Le chiffre de 370 suppressions de postes peut sembler modeste face aux effectifs mondiaux de l'entreprise, mais il représente environ 8,5 % des 4 370 employés basés au Luxembourg. Il s'agit de la plus grande coupe d'effectifs enregistrée dans le pays depuis plus de deux décennies. La dernière opération d'une telle envergure remonte à 2006, lorsque le fabricant japonais TDK avait fermé une usine, licenciant 344 personnes.
Initialement, la direction prévoyait de se séparer de 470 personnes. Cependant, après deux semaines de négociations intenses entre la direction et les représentants du personnel, comme l'exige le droit du travail européen, ce nombre a été revu à la baisse. Selon une note interne, l'entreprise qualifie ces départs d'« ajustements reflétant les besoins de l'entreprise et les stratégies locales », promettant un programme de départ qui « dépasse largement les standards du secteur ».
Quelles sont les conséquences pour les employés concernés ?

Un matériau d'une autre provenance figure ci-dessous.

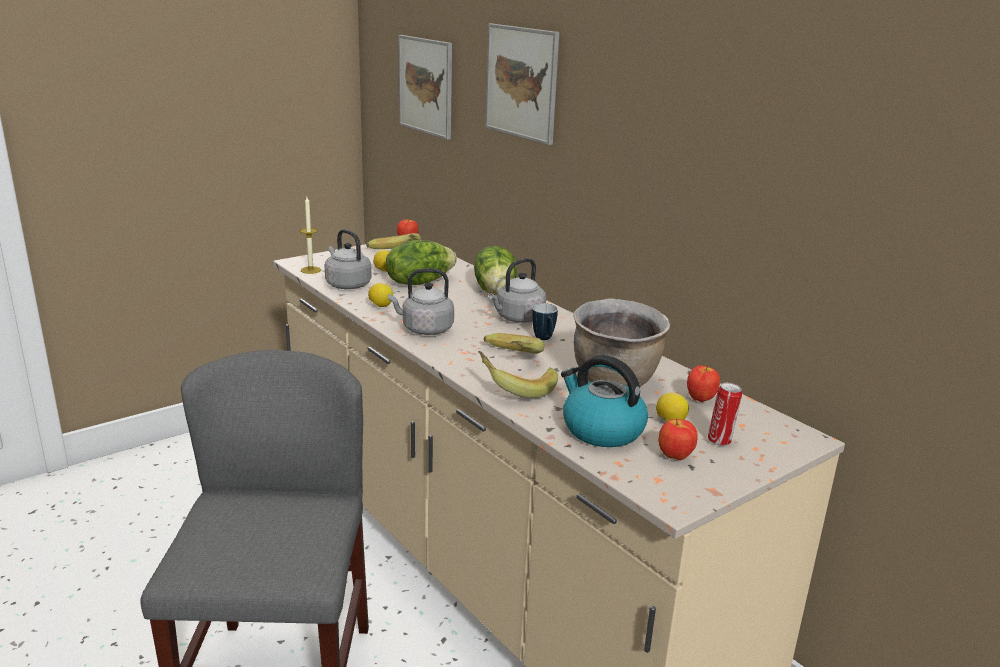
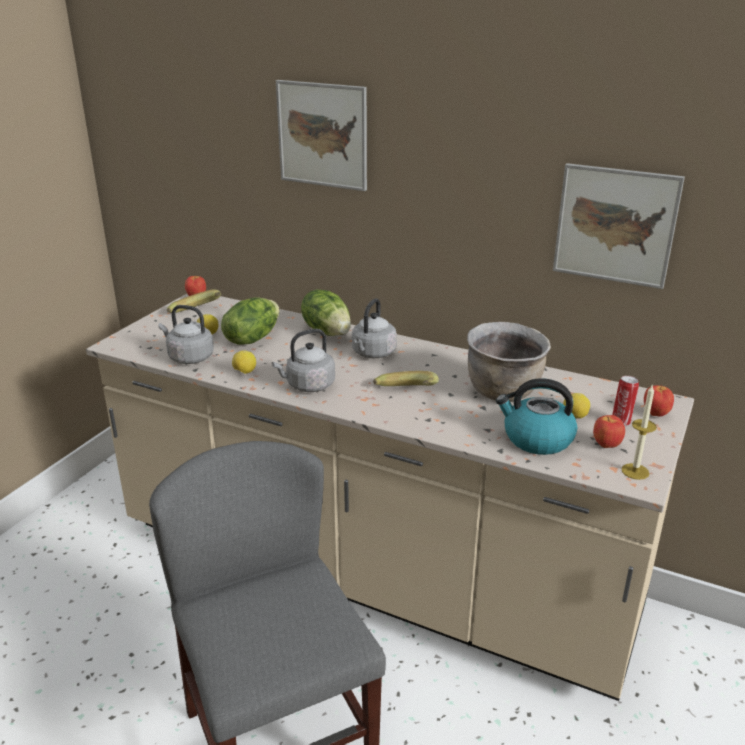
camera: 25 degrees left, 5 degrees up
candle [300,197,321,274] -> candle moved to [622,385,657,480]
picture [398,35,452,140] -> picture moved to [553,163,685,289]
banana [478,351,558,398] -> none
mug [532,303,558,340] -> none
apple [687,366,720,402] -> apple moved to [644,385,674,417]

L'impact est particulièrement rude pour les nombreux travailleurs étrangers qui ont déménagé au Luxembourg spécifiquement pour rejoindre le groupe. Pour les salariés venant d'Inde, des États-Unis, d'Australie ou encore de Tunisie, la perte de leur emploi est synonyme d'une véritable course contre la montre. Ils ne disposent que de trois mois pour trouver un nouvel employeur afin de pouvoir conserver leur droit de résidence au Grand-Duché.

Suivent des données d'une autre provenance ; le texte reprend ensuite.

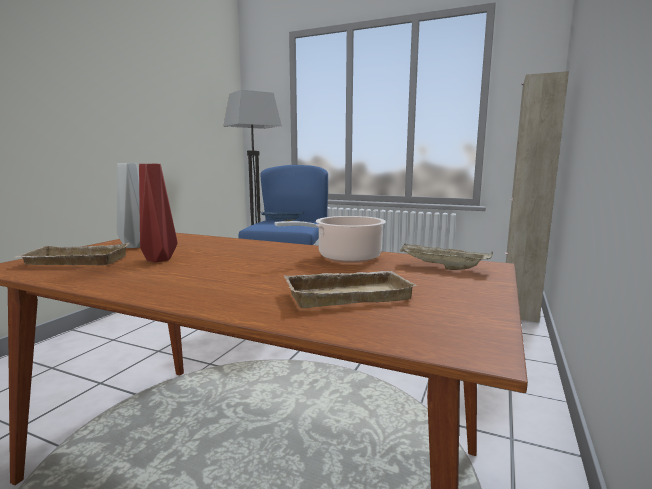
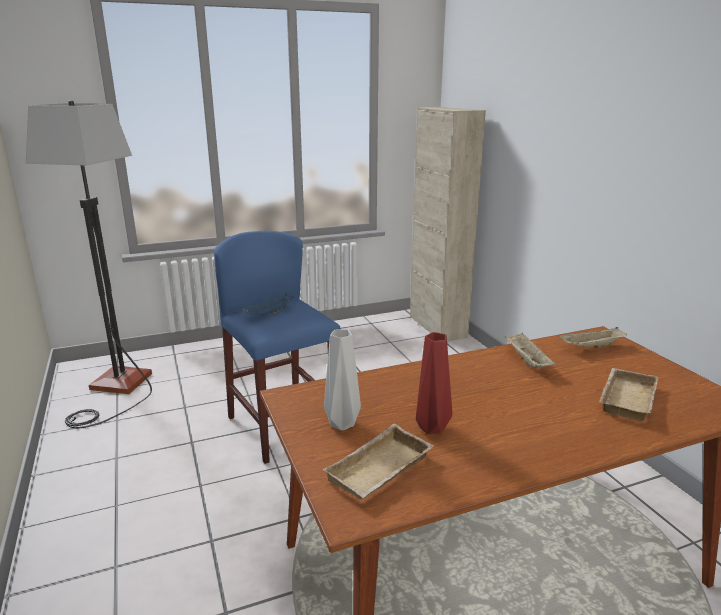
camera: 45 degrees left, 10 degrees up
cooking pot [275,216,386,263] -> beige tray [504,332,556,368]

Prash Chandrasekhar, membre de la délégation du personnel, se montre pessimiste : « Je suis presque sûr que certains employés devront partir ». Le marché du travail luxembourgeois, bien que dynamique, pourrait peiner à absorber simultanément 370 profils hautement qualifiés. Pour ceux qui espèrent rester dans le secteur de la tech, les alternatives d'envergure à Amazon sont quasi inexistantes dans le pays.
Comment cette décision affecte-t-elle la relation entre Amazon et le Luxembourg ?
Cette situation met en lumière les tensions sous-jacentes. Le syndicat OGBL dénonce une importation du « modèle américain du hire and fire » (embaucher et licencier), qui heurte le modèle social luxembourgeois basé sur le dialogue. Pour Isabel Scott, porte-parole du syndicat, ces licenciements étaient « évitables » et révèlent un manque de respect des géants de la tech pour les coutumes locales, malgré les efforts du gouvernement pour attirer les talents.
Le Luxembourg, souvent qualifié de paradis fiscal, a longtemps déroulé le tapis rouge pour les multinationales. Le groupe, comme d'autres, y a optimisé sa charge fiscale grâce à des montages financiers jugés légaux par les cours européennes en 2023. L'entreprise a ainsi pu déclarer des pertes sur ses opérations continentales, minimisant sa taxe sur les bénéfices. En dépit des tensions, le partenariat reste stratégique. Le Premier ministre Luc Frieden a récemment qualifié l'entreprise de « partenaire vital », un sentiment auquel a fait écho Andy Jassy, le PDG du groupe.